▸ SOURCE PASSAGE:

Quick Glance : Sociability(Sensitivity) Tests, Tuning Cycle Tests, Protocol Tests, Thick Client Application Tests, Thin Client Application tests


Sensitivity analysis testing can determine impact of activities in one system on another related system. Such testing involves a mathematical approach to determine the impact that one system will have on another system. For example, web enabling a customer 'order status' facility may impact on performance of telemarketing screens that interrogate the same tables in the same database. The issue of web enabling ca be that it is more successful than anticipated and can result in many more inquiries than originally envisioned, which loads the IT system with one work than had been planned.


A series of test cycles can be executed with a primary purpose of identifying tuning opportunities. Tests can be refined and re-targeted on the fly to allow technology support staff to make configuration changes so that the impact of those changes can be immediately measured.


Protocol tests involve the mechanisms used in an application, rather than the applications themselves.For example, a protocol test of a web server will involve a number of HTTP interactions that would typically occur if a web browser were to interact with a web server - but the test would not be done using a web browser. LoadRunner is usually used to drive load into a system using VUGen at a protocol level so that a small number of computers can be used to simulate thousand of users.


Thick clients, also called heavy clients, are full-featured computers that are connected to a network. While a thick client is fully functional without a network connection, it is only a "client" when it is connected to a server. The server may provide the thick client with programs and files that are not stored on the local machine's hard drive.

▸ DIRECTIONS:
- A) Echo the passage on test types between "Quick Glance : Sociability(Sensitivity)" and "had been planned.", inclusive.
- B) Condense the paragraph of the passage on test types that begins "Thick clients, also called heavy clients" into a short bulleted list that keeps its main facts.
The items that follow are drawn from a separate source, not from the passage on test types.

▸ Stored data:
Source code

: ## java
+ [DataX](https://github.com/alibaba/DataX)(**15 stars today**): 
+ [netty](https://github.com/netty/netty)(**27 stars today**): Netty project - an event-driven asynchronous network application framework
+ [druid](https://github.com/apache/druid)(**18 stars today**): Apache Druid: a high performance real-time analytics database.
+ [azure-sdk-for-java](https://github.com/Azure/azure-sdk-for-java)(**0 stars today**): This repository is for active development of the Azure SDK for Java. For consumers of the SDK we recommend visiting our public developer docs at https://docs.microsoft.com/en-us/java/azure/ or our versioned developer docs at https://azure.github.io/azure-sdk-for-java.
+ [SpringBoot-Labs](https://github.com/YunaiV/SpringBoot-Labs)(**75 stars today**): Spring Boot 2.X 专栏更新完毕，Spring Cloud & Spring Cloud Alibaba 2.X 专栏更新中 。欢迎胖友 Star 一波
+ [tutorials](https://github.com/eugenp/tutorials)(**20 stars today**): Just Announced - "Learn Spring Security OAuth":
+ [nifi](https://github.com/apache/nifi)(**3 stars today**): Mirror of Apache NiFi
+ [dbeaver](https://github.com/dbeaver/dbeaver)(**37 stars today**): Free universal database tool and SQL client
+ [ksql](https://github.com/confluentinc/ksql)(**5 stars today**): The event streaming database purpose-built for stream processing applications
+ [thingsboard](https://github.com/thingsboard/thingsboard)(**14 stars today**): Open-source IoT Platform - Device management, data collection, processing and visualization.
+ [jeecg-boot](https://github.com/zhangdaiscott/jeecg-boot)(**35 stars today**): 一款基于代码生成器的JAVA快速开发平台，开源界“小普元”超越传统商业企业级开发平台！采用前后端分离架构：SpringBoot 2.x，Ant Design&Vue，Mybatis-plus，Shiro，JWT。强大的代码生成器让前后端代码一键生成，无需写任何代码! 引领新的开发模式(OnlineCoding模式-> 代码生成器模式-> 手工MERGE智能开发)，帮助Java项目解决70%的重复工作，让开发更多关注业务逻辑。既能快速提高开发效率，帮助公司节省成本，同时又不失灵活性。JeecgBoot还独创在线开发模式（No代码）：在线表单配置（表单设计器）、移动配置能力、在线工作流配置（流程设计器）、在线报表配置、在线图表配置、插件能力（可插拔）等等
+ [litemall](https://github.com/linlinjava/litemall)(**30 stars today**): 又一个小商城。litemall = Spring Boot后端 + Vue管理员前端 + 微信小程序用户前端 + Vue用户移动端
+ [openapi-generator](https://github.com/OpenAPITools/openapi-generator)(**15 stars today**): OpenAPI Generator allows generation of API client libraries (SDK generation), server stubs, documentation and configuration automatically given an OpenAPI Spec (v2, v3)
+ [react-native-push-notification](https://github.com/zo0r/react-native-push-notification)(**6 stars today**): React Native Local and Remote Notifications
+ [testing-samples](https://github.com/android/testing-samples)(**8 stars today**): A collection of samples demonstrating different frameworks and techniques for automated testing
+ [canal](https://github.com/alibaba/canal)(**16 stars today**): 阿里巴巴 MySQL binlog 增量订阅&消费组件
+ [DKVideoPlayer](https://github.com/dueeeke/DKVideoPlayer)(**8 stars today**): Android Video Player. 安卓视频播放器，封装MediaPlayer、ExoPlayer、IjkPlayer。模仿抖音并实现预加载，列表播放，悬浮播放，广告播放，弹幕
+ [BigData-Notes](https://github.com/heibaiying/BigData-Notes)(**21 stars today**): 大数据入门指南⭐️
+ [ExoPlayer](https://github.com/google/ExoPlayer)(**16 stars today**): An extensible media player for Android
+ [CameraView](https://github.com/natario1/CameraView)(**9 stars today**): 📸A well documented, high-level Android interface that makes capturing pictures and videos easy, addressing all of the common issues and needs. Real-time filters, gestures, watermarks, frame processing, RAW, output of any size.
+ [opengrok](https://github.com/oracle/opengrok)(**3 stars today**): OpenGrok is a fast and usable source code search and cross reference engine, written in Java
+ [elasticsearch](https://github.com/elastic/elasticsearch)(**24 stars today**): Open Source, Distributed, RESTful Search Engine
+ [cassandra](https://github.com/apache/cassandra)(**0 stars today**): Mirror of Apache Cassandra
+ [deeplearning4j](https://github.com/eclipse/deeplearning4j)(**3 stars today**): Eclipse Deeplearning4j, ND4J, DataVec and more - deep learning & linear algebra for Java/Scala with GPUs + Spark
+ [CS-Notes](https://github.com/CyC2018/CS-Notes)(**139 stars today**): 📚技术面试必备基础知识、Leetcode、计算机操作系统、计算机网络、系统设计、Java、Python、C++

▸ RESPONSES IN ORDER:
- A)
Quick Glance : Sociability(Sensitivity) Tests, Tuning Cycle Tests, Protocol Tests, Thick Client Application Tests, Thin Client Application tests


Sensitivity analysis testing can determine impact of activities in one system on another related system. Such testing involves a mathematical approach to determine the impact that one system will have on another system. For example, web enabling a customer 'order status' facility may impact on performance of telemarketing screens that interrogate the same tables in the same database. The issue of web enabling ca be that it is more successful than anticipated and can result in many more inquiries than originally envisioned, which loads the IT system with one work than had been planned.

- B)
- Thick clients, or heavy clients, are full-featured computers connected to a network.
- They work fully without a network connection but are a "client" only when connected to a server.
- The server may provide programs and files not stored on the local hard drive.